# low rider guides on spinning rod



## NTKG (Aug 16, 2003)

I have some low riders that I have to use. 

I will be putting them on a 9ft spinning rod using only braid for metal and bottom fishing.

My question is how far up I can put the gathering guide( the first one)

thanks,

neil


----------



## junkmansj (Jul 23, 2005)

Due to the distance used between the reel and first guide, I believe they are mainly used on 11 feet and above. saw a post 47" was mentioned to the first guide


----------



## BDreamweaver (Nov 28, 2008)

*low riders*

you just have to do testing! I do not think anyone could give you any measurments that would be correct. allot depends on the blank and reel, you with braid you can have the stripping guide pretty close if it needs to be there, load up the rod and see how the stress test looks,it will also show where you need guides,but you are going to go out and test it,it's the only way to really know, but will be worth your time.
Barry


----------



## Ed K (Mar 1, 2007)

Neil 

Fuji recommends 47" for the first guide on the low riders. You can do some test casts and see if it will work closer, also remember it goes with the ring toward the reel on the first guide too so the braid doesn't loop on the frame.


----------



## NTKG (Aug 16, 2003)

Ed K said:


> Neil
> 
> Fuji recommends 47" for the first guide on the low riders. You can do some test casts and see if it will work closer, also remember it goes with the ring toward the reel on the first guide too so the braid doesn't loop on the frame.




Ed,

I don't know why the hell I didn't just call you anyway.... roger that. So Ed, is it ok for me to wrap my first guide on the ferrule?


----------



## jlentz (Sep 11, 2005)

On a 9' rod it is tough to use Fuji's recommended 47" spacing. Assuming you have 24" from rod butt to spool lip and 47" to the first guide it leaves only the top 37" of the blank for the guides. On most blanks this is not going to distribute a load very evenly. I have a 10' dual purpose rod I built using the lowriders and I believe I placed it much closer than 47". When I get home I can post the distance I used after I did test casting and a static deflection test. Test casting is very important in determining placement of the first guide and even more so when using the lowriders on a rod this size. Spend the time do do lots of test casting.

John


----------



## gilly21 (Feb 15, 2006)

**Dataset excerpt:**
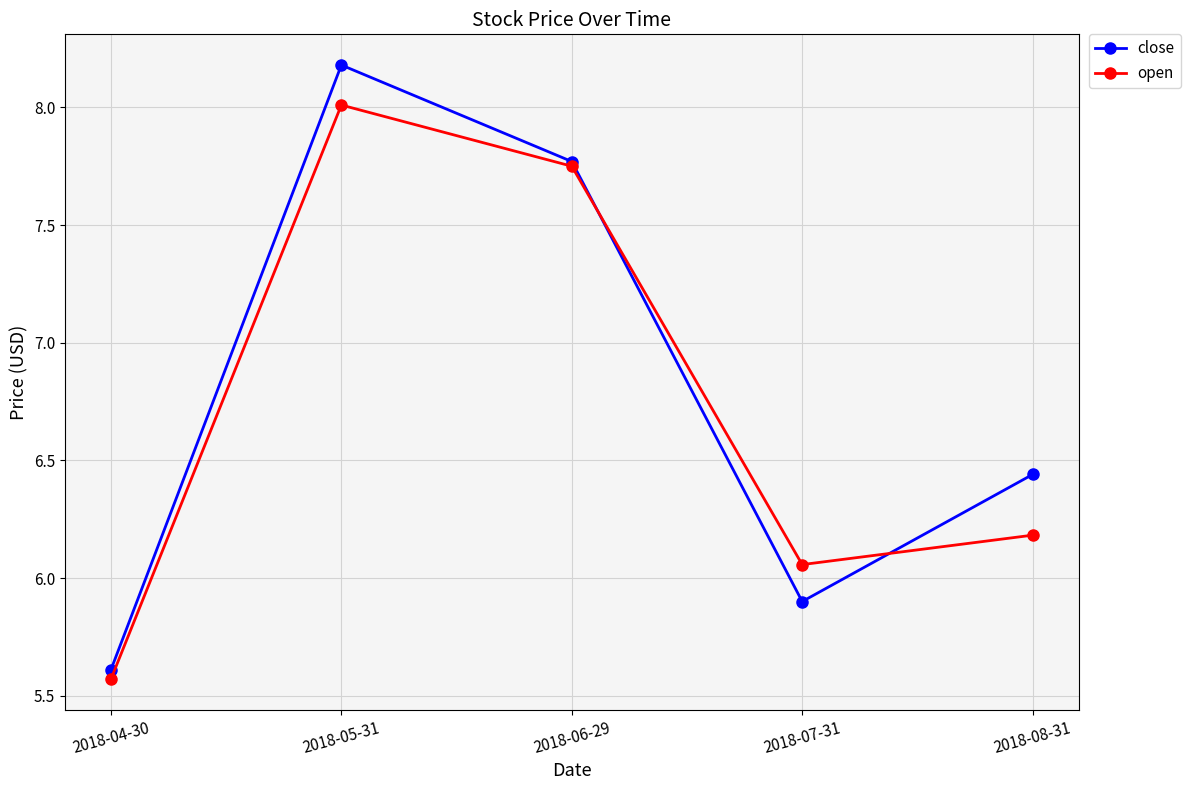

Rank the series by their average value, from lowest to highest.

open, close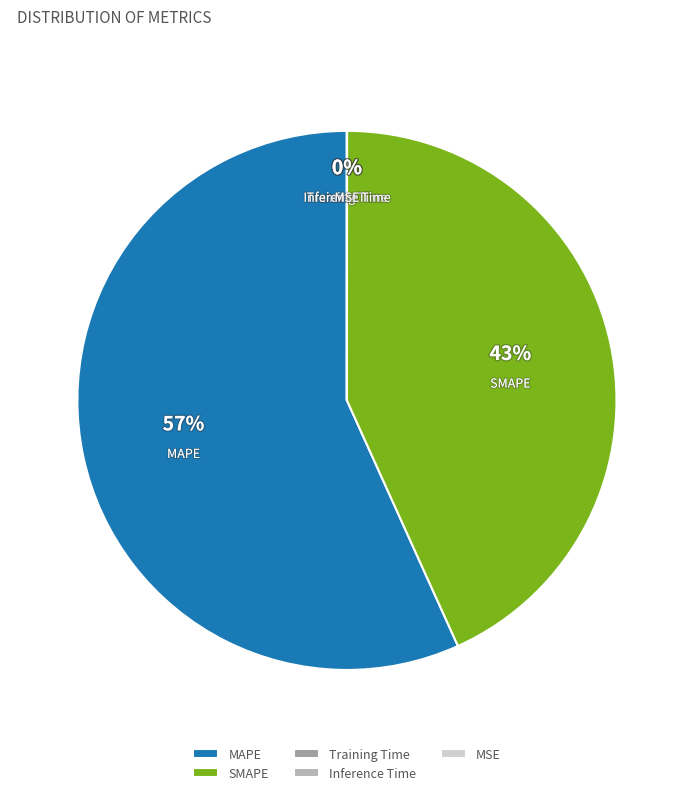

To the nearest percent, what is the average slice percentage?

20%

**Problem set:**
1) How would you render this sentence from the rod guide thread in Spanish: "Test casting is very important in determining placement of the first guide and even more so when using the lowriders on a rod this size."
2) Can you copy out, word for word, the stretch of the rod guide thread that opens with the words containing "you just have" and closes with "(Mar 1, 2007)"?
Use only the rod guide thread to respond.

**Outputs for the tasks:**
1) Los lanzamientos de prueba son muy importantes para determinar la posición de la primera guía, y aún más cuando se usan las lowriders en una caña de este tamaño.

2)
you just have to do testing! I do not think anyone could give you any measurments that would be correct. allot depends on the blank and reel, you with braid you can have the stripping guide pretty close if it needs to be there, load up the rod and see how the stress test looks,it will also show where you need guides,but you are going to go out and test it,it's the only way to really know, but will be worth your time.
Barry


----------



## Ed K (Mar 1, 2007)